Base Rate Tracker Mortgage
Nowadays, it is unavoidable to find yourself needing to generate a considerable amount of money in a short period of time. This can be for several purposes.
- You may be falling back on your credit card debts.
- You may need the money for extensive home repairs.
For whatever reason there is, sometimes you just can't avoid a loan to make financial ends meet.
Mortgages have various shapes and sizes. Some mortgages are made specifically for prospective home owners, some are specially tailored for a business and some are perfect for the every day monetary needs of people who are struggling to make ends meet.
A mortgage has various details that a borrower needs to be very well acquainted with before he/she gets involved a loan. One of these is the interest rate of the loan. It is common knowledge that the amount required for the repayment of the loan is far lower than the loan amount itself. The loan repayment amount is roughly equivalent to the principal amount plus the interests incurred.
What is a Base Rate Tracker Mortgage?
One type of mortgage is the base rate tracker mortgage. The base rate tracker mortgage is a variable rate mortgage in that the interest rate for the mortgage can rise and fall depending on an external index that the rate is based upon. In the case of a base rate tracker mortgage, the interest rate is usually based on public indexes such as the base rate of the Bank of England or the US dollar interest rate.
Usually, the tracker rate of the base rate tracker mortgage is set to a percentage point which is either higher or lower than the rate that it is tracking. If, for example the base rate tracker mortgage uses the Bank of England as its index, if the Bank of England puts its base rate at 3% and the lender has a mortgage rate tracker set at 1%, the base rate mortgage would be 4%.
The base rate tracker mortgage gained prominence due to the interest rate trend changes of past years.

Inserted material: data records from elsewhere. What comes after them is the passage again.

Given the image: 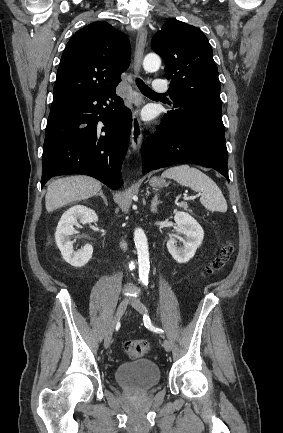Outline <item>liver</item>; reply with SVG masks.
<instances>
[{
	"instance_id": "liver-1",
	"label": "liver",
	"mask_w": 283,
	"mask_h": 433,
	"mask_svg": "<svg viewBox=\"0 0 283 433\" xmlns=\"http://www.w3.org/2000/svg\"><path fill=\"white\" fill-rule=\"evenodd\" d=\"M101 188V182L91 176H66L58 178L49 184L45 196L46 210L52 212L69 202L83 200L97 194Z\"/></svg>"
}]
</instances>
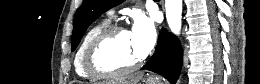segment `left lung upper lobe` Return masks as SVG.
<instances>
[{"instance_id":"1","label":"left lung upper lobe","mask_w":260,"mask_h":84,"mask_svg":"<svg viewBox=\"0 0 260 84\" xmlns=\"http://www.w3.org/2000/svg\"><path fill=\"white\" fill-rule=\"evenodd\" d=\"M123 0H83L82 6L74 17V29L72 33V50L78 46L88 26L102 13L120 4Z\"/></svg>"}]
</instances>
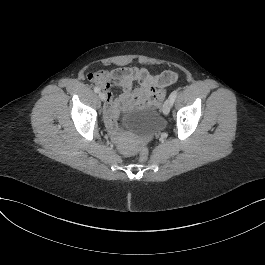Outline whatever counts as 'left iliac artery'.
<instances>
[{"label":"left iliac artery","instance_id":"1","mask_svg":"<svg viewBox=\"0 0 265 265\" xmlns=\"http://www.w3.org/2000/svg\"><path fill=\"white\" fill-rule=\"evenodd\" d=\"M177 91H174V92H172V94L170 95V100H171V102H172V105H173V103H174V101H175V99H176V97H177Z\"/></svg>","mask_w":265,"mask_h":265}]
</instances>
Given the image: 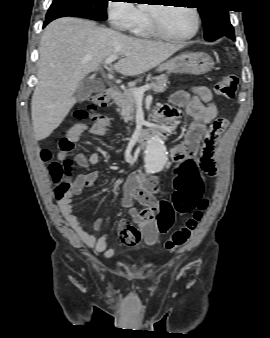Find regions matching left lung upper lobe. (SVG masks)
Segmentation results:
<instances>
[{"mask_svg": "<svg viewBox=\"0 0 270 338\" xmlns=\"http://www.w3.org/2000/svg\"><path fill=\"white\" fill-rule=\"evenodd\" d=\"M198 7L204 26V38L214 41L223 35L233 39V27L230 24L227 9L223 7L225 0H200Z\"/></svg>", "mask_w": 270, "mask_h": 338, "instance_id": "obj_1", "label": "left lung upper lobe"}]
</instances>
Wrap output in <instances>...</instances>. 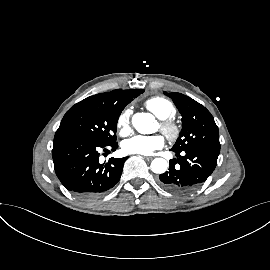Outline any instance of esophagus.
Returning a JSON list of instances; mask_svg holds the SVG:
<instances>
[{"label":"esophagus","mask_w":270,"mask_h":270,"mask_svg":"<svg viewBox=\"0 0 270 270\" xmlns=\"http://www.w3.org/2000/svg\"><path fill=\"white\" fill-rule=\"evenodd\" d=\"M143 158L146 159V160H148V161L153 159V157H151V156H145Z\"/></svg>","instance_id":"1"}]
</instances>
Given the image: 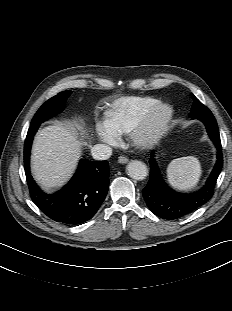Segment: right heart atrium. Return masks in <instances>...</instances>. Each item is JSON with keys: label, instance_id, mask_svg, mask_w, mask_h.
Instances as JSON below:
<instances>
[{"label": "right heart atrium", "instance_id": "right-heart-atrium-1", "mask_svg": "<svg viewBox=\"0 0 232 311\" xmlns=\"http://www.w3.org/2000/svg\"><path fill=\"white\" fill-rule=\"evenodd\" d=\"M94 133L102 142L107 144L115 145L118 142V136L104 122H97L94 125Z\"/></svg>", "mask_w": 232, "mask_h": 311}]
</instances>
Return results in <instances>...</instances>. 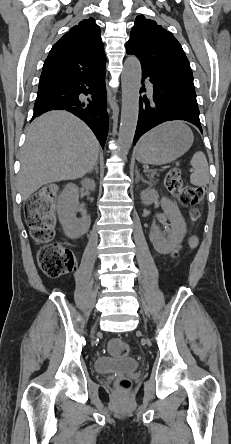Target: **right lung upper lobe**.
<instances>
[{
  "mask_svg": "<svg viewBox=\"0 0 231 444\" xmlns=\"http://www.w3.org/2000/svg\"><path fill=\"white\" fill-rule=\"evenodd\" d=\"M100 33L95 20L89 18L62 36L44 62L39 88L105 71L106 56Z\"/></svg>",
  "mask_w": 231,
  "mask_h": 444,
  "instance_id": "1",
  "label": "right lung upper lobe"
}]
</instances>
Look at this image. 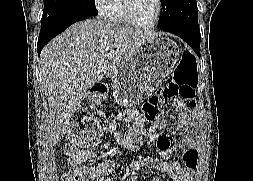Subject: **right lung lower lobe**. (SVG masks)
Returning <instances> with one entry per match:
<instances>
[{
	"label": "right lung lower lobe",
	"mask_w": 253,
	"mask_h": 181,
	"mask_svg": "<svg viewBox=\"0 0 253 181\" xmlns=\"http://www.w3.org/2000/svg\"><path fill=\"white\" fill-rule=\"evenodd\" d=\"M90 16L92 15L84 14V13L72 14L63 19L55 21L53 23L41 26L40 34L38 37V43H37L38 55H40L41 50L45 46V44L49 42L52 38H54L56 35L63 32L71 24L77 21L87 19Z\"/></svg>",
	"instance_id": "right-lung-lower-lobe-1"
}]
</instances>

People requiring mortgages began to notice that the fluctuating rate changes could play to their benefit, especially if the index were to lower. Whereas fixed rate mortgages would tie them to a single rate of interest for the lifetime of the mortgage, a base rate tracker mortgage will follow the rate trends of its index which could rise and fall accordingly.
Ups & Downs of the Base Rate Tracker
Thus, the main benefit of a base rate tracker mortgage is that, should the tracker rate of the loan dip low, the borrower will reap the benefits of a comfortably lowered interest rate. However, the other side of the coin is that, should the tracker rate go up, the borrower will have to contend with an increased interest rate. Thus, a base rate tracker mortgage is best for those who can easily adjust to any interest rate changes of their mortgage, whether it be up or down.